--- START SUPPLIED PASSAGE ---

Sometimes, business owners in Vancouver or elsewhere are forced to sell their enterprises, either to quit trading or due to other unavoidable circumstances. Selling your business at fair value is extremely important. Lack of planning can cause you to dispose your enterprise at a lower value than you should. This is because the buyer will determine its price through a valuation process and your disorganization will not help. The following are explained practices that will help you increase the value of your business for sale.
Put Your Financial Records in Order
During a valuation, a potential buyer will want detailed information about your finances because they are key in determining the value of your enterprise. Therefore, if you prepare detailed and summarised statements, they will add to the value of your business. To get clear and accurate financial reviews, you can hire a competent accounting firm to perform an appraisal on your finances. This will also determine the weakness that could be in your company’s financial operations and give you ample time to correct them.
Avoid Excessive Company Expenses
Many firms are required to find a way to minimise taxes on their profits. When selling the business, you need to make as much profit as possible, which may be contrary to that objective. It is advisable to reduce expenses that are not in any way critical to the operations of the business. These costs may include company parties and expensive conferences. Such cost-cutting measures should be done one or two years before listing your business. Well, money will be lost to tax, but you can compensate for it from the sale of the company.

--- END SUPPLIED PASSAGE ---
--- START RECORD SET ---

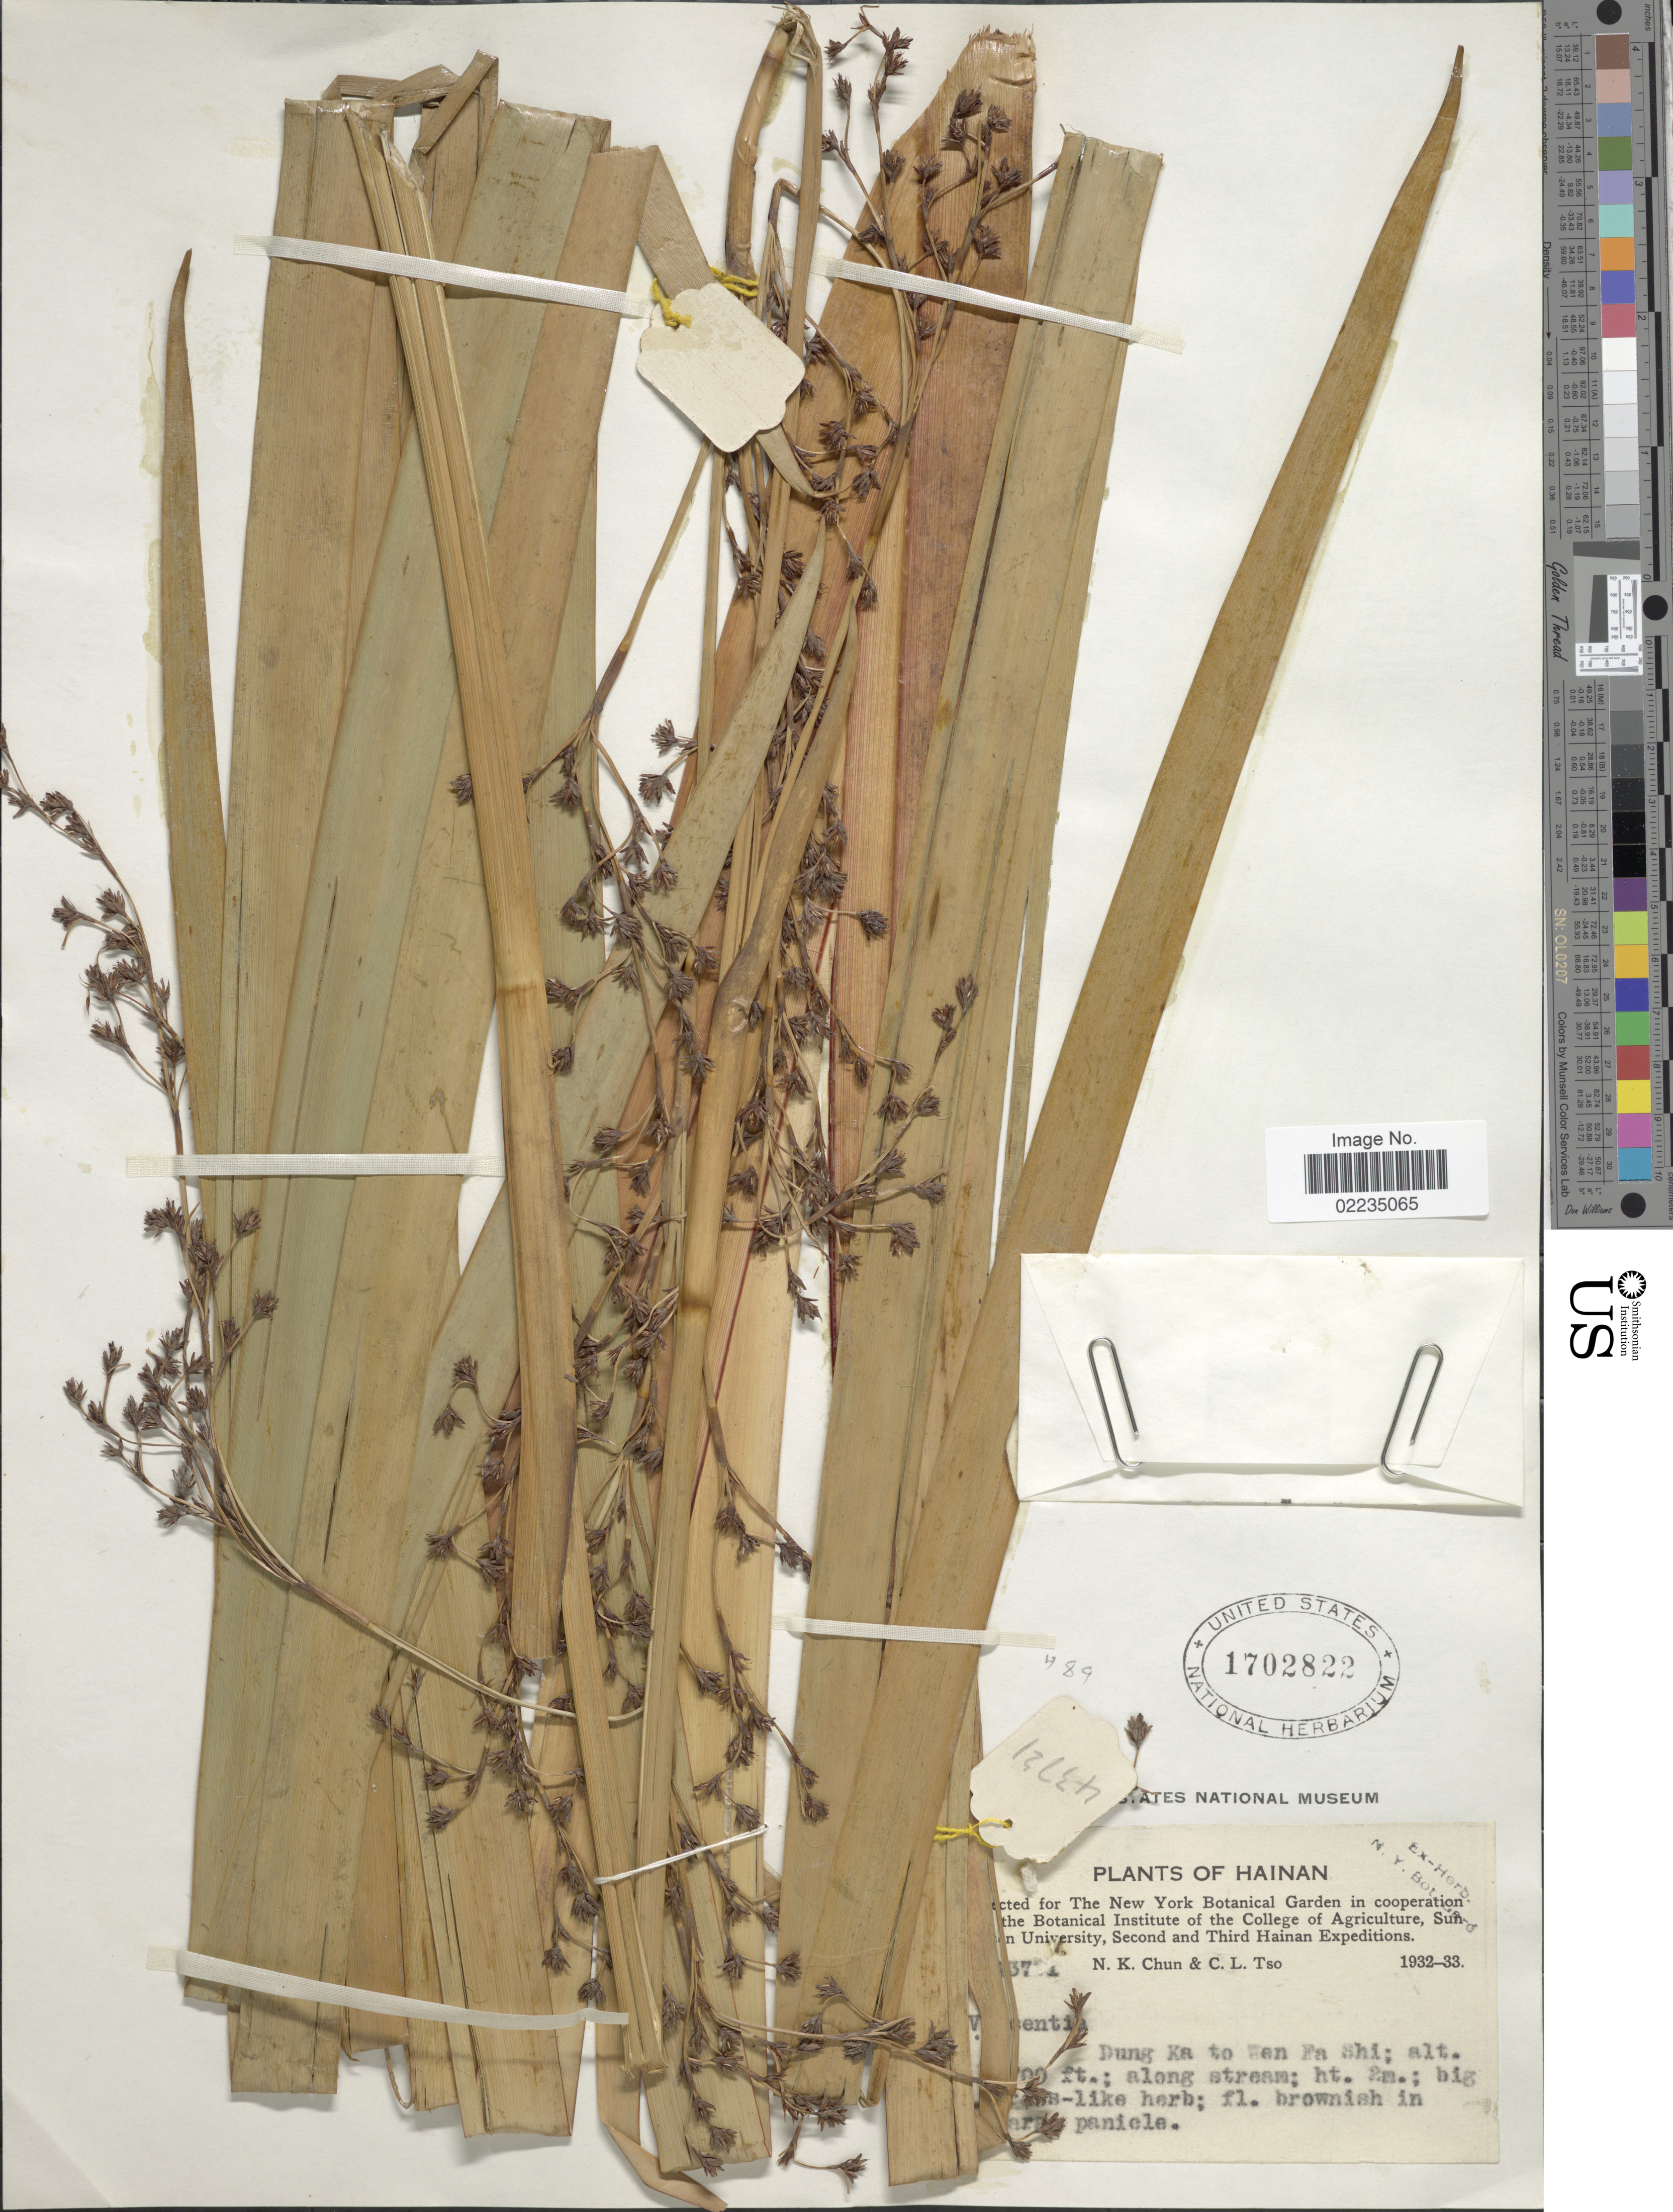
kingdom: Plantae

--- END RECORD SET ---
--- START RECORD SET ---

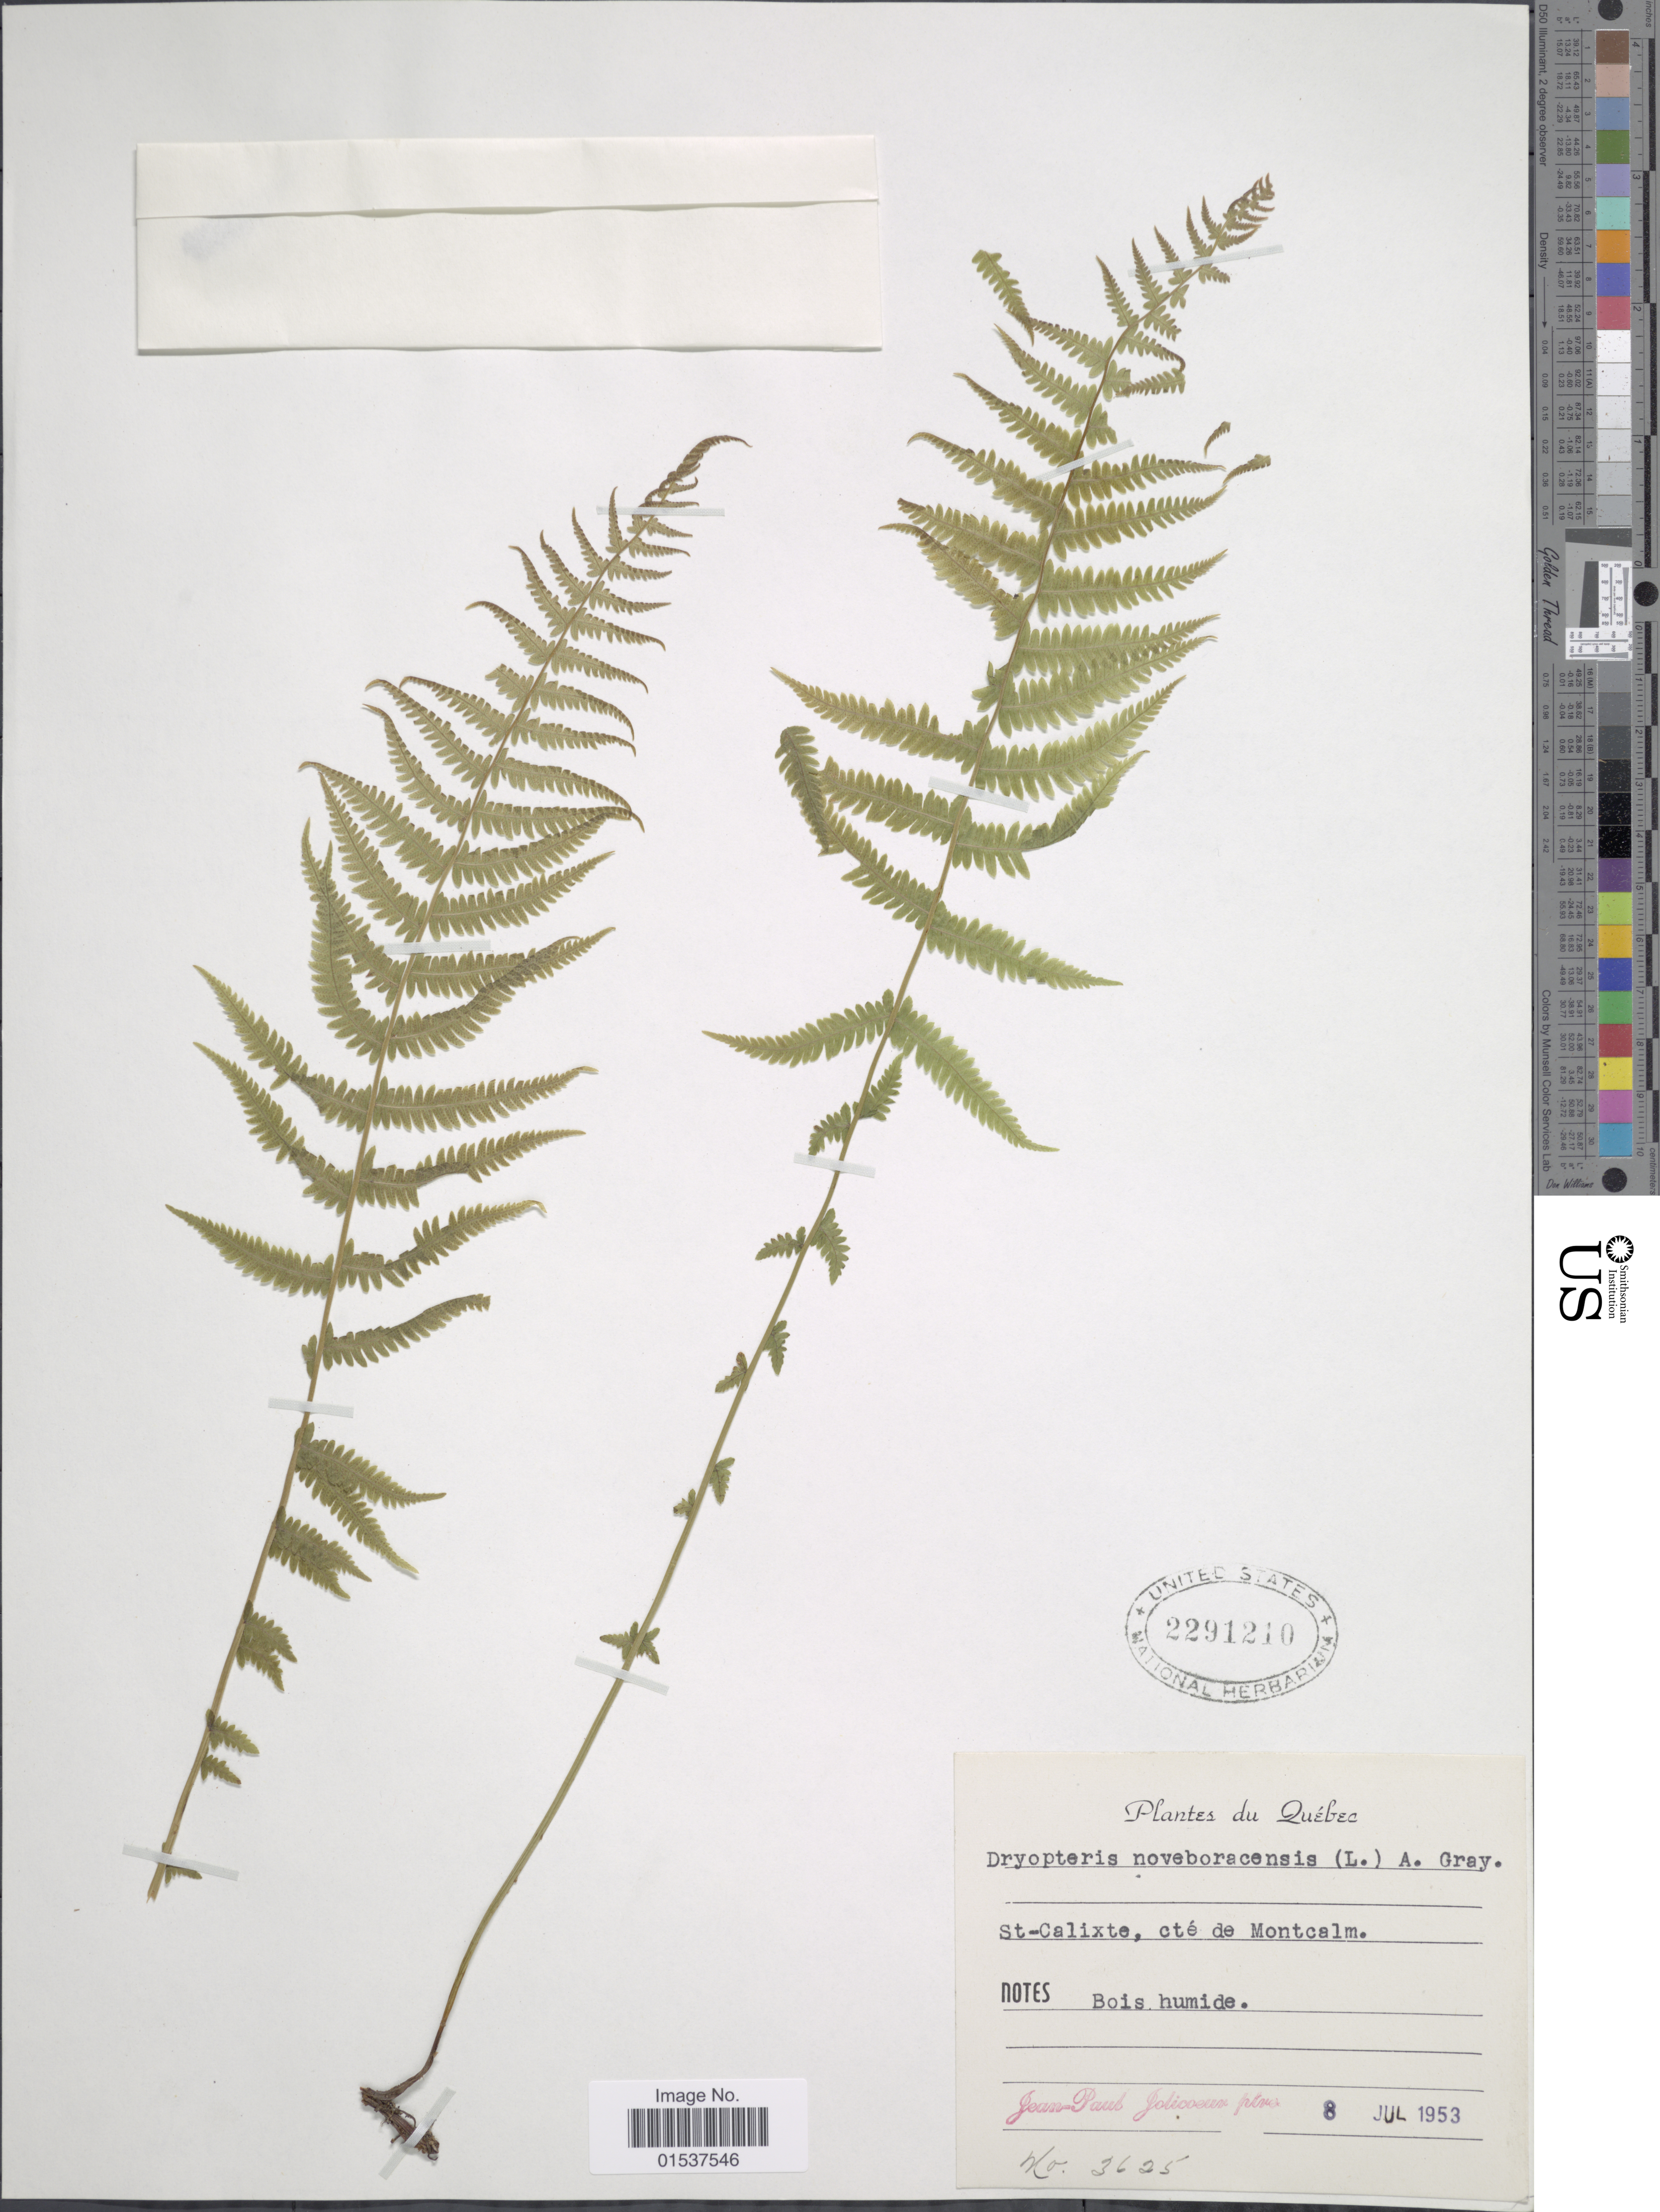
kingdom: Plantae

--- END RECORD SET ---

• **DESCRIPTION OF THE TASK**: In the text on selling a business, how long before listing should the cost-cutting measures be carried out?

• **SOLUTION**: One or two years before listing the business.